Aufgaben —
**a.** Fasse im Dokumentausschnitt zur PrefixSpan-Erweiterung den Absatz, der mit „Verwendung:“ beginnt, als kurze Liste zusammen.
**b.** Welche Versionsnummer nennt der Dokumentausschnitt zur PrefixSpan-Erweiterung?
**c.** Setze den Dokumentausschnitt zur PrefixSpan-Erweiterung nach seiner letzten Zeile fort.

Dokumentausschnitt —

● ● ● ● ●

Inhalt

Aktueller Ordner: ARS_ExplainableAI/ARSAXImodular
⬅ Übergeordnet

arsxai_ext_prefixspan.py

#!/usr/bin/env python3
# -*- coding: utf-8 -*-
"""
arsxai_ext_prefixspan.py - PrefixSpan Erweiterung für ARSXAI
=============================================================

Ermöglicht Mustererkennung für große Korpora mit PrefixSpan.

Verwendung:
    from arsxai_ext_prefixspan import PrefixSpanGrammarInducer
    
    inducer = PrefixSpanGrammarInducer(min_support=2)
    inducer.train(large_chains)  # >1000 Ketten

Version: 10.0 (PrefixSpan-Erweiterung)
"""

from typing import List, Dict, Tuple, Optional, Any
from .ARSXAI import GrammarInducer

# Prüfe Verfügbarkeit
PREFIXSPAN_AVAILABLE = False

try:
    from prefixspan import PrefixSpan
    PREFIXSPAN_AVAILABLE = True
except ImportError:
    pass


class PrefixSpanGrammarInducer(GrammarInducer):
    """
    Erweitert GrammarInducer um PrefixSpan für große Datenmengen.
    """
    
    def __init__(self, min_support: int = 2):
        super().__init__()
        self.min_support = min_support
        self.prefixspan_available = PREFIXSPAN_AVAILABLE
    
    def train(self, chains: List[List[str]], max_iterations: int = 20) -> List[List[str]]:
        """Induziert Grammatik mit PrefixSpan-Unterstützung"""
        if not self.prefixspan_available:
            print("⚠️ PrefixSpan nicht verfügbar. Falle auf Standard zurück.")

● ● ● ● ●

Bereitgestellte Daten —
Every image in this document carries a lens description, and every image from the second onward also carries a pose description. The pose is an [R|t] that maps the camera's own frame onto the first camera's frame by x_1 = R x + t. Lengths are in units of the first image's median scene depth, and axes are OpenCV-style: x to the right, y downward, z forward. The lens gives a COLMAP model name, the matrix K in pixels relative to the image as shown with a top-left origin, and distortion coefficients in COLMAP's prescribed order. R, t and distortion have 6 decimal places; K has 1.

● ● ● ● ●

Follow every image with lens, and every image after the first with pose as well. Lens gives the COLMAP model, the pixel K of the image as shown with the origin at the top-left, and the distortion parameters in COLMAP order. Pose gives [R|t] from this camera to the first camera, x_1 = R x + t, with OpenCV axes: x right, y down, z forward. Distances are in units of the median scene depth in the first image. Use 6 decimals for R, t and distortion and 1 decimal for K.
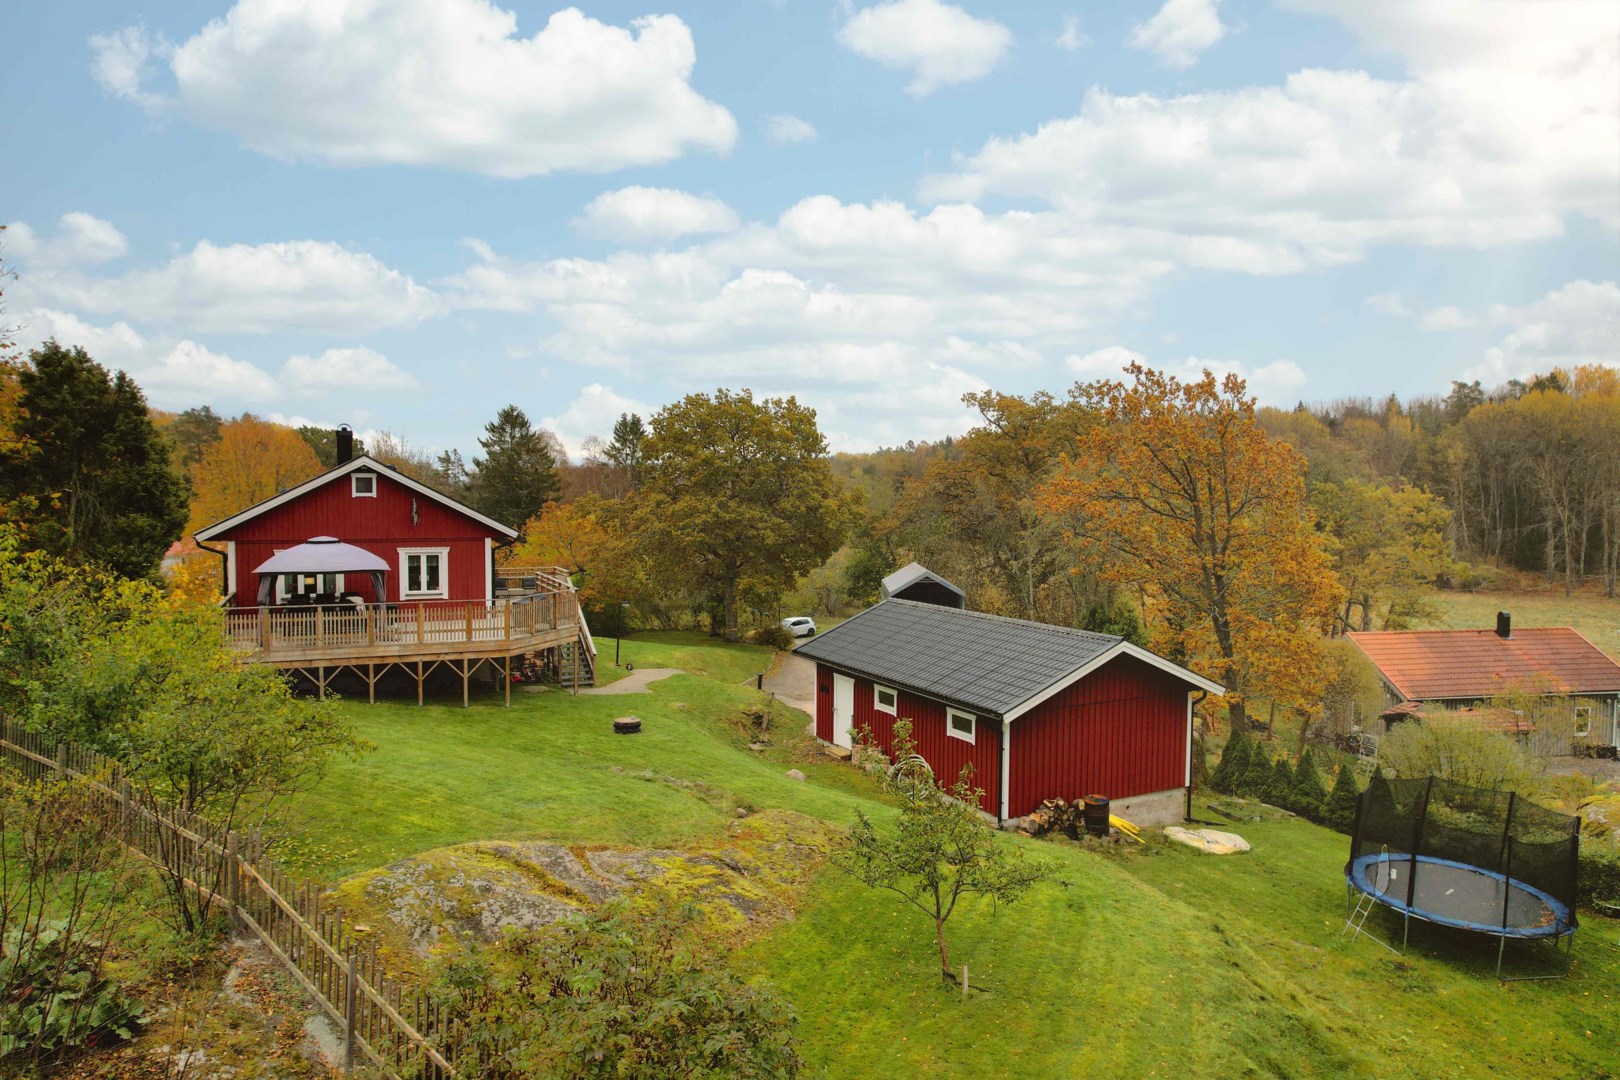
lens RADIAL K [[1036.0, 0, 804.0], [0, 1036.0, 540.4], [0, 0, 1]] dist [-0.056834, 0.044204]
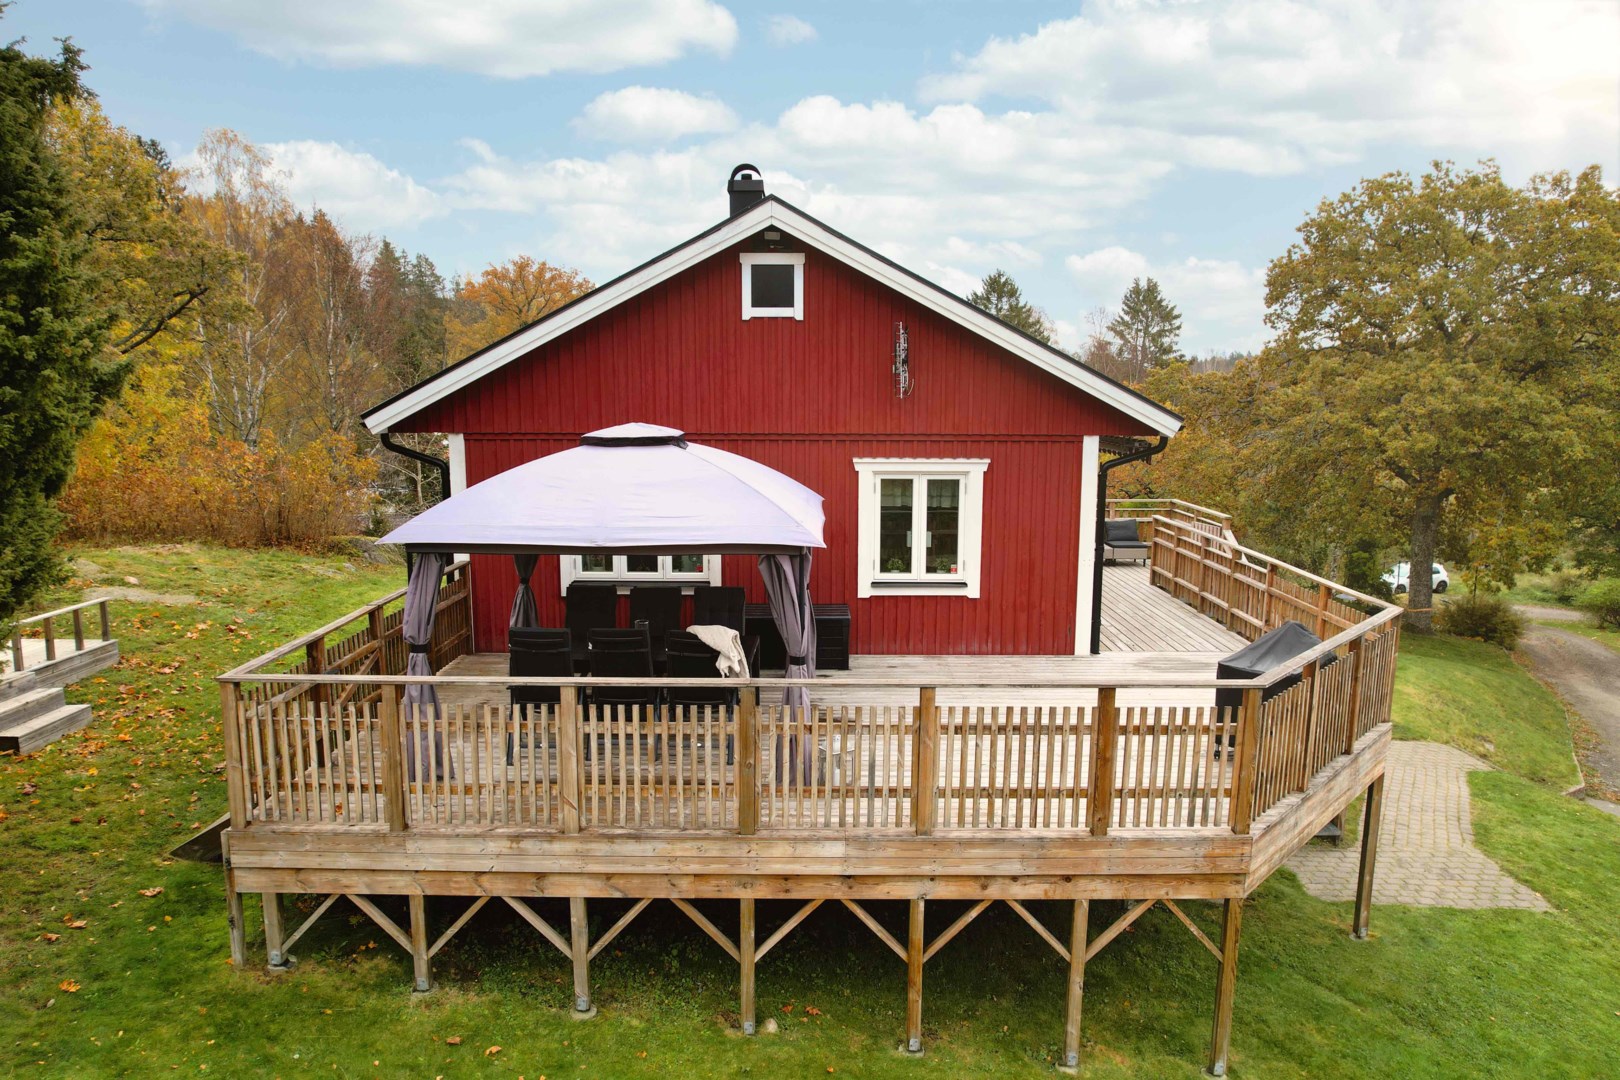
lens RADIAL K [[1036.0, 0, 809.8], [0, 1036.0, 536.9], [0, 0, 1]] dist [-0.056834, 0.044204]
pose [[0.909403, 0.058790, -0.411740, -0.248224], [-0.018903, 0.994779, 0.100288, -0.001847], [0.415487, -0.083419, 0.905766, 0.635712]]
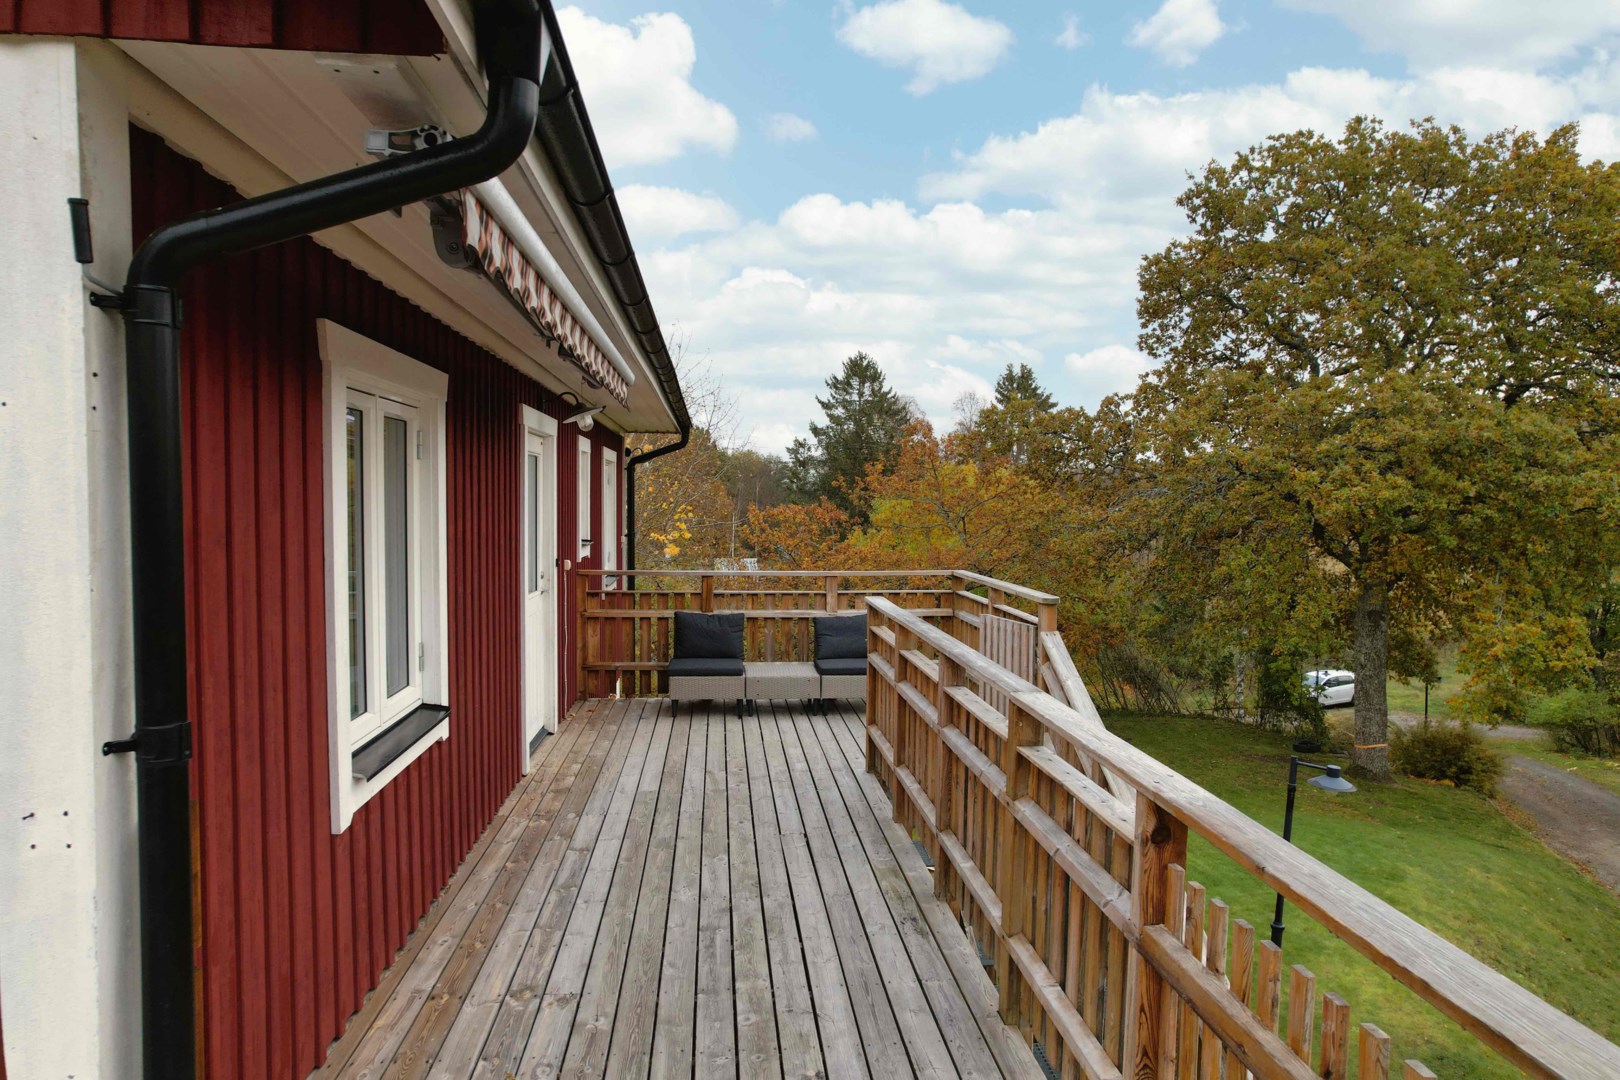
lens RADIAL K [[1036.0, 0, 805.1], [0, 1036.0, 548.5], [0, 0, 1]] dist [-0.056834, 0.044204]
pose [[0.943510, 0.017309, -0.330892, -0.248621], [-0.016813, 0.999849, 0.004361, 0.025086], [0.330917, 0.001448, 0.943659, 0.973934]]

● ● ● ● ●

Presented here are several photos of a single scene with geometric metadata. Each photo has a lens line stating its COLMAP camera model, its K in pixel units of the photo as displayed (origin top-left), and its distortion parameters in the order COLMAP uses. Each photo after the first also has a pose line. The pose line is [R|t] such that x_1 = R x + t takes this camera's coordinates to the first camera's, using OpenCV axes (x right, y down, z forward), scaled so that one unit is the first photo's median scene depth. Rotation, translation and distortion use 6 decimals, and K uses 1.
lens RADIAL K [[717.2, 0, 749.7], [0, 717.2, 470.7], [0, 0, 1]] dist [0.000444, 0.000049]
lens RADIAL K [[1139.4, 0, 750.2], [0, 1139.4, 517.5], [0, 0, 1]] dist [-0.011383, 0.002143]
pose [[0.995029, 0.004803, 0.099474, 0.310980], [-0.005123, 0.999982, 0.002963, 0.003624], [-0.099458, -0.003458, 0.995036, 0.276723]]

● ● ● ● ●

Antworten je Aufgabe —
**a.**
- Import von PrefixSpanGrammarInducer aus arsxai_ext_prefixspan
- Erzeugen einer Instanz mit min_support=2
- Aufruf von train mit large_chains, gedacht für mehr als 1000 Ketten

**b.** Version 10.0 (PrefixSpan-Erweiterung).

**c.**
            return super().train(chains, max_iterations)
        
        # Für große Daten: PrefixSpan verwenden
        if len(chains) > 1000:
            return self._train_with_prefixspan(chains, max_iterations)
        else:
            return super().train(chains, max_iterations)
    
    def _train_with_prefixspan(self, chains: List[List[str]], max_iterations: int) -> List[List[str]]:
        """Trainiert mit PrefixSpan für große Daten"""
        self.chains = [list(chain) for chain in chains]
        
        # Sammle alle Terminale
        all_symbols = set()
        for chain in chains:
            for symbol in chain:
                all_symbols.add(symbol)
        self.terminals = all_symbols
        
        current_chains = [list(chain) for chain in chains]
        iteration = 0
        rule_counter = 1
        
        self.rules = {}
        self.nonterminals = set()
        self.symbol_to_nonterminals = defaultdict(set)
        self.compression_history = []
        self.hierarchy_levels = {}
        
        while iteration < max_iterations:
            best_seq = self._find_with_prefixspan(current_chains)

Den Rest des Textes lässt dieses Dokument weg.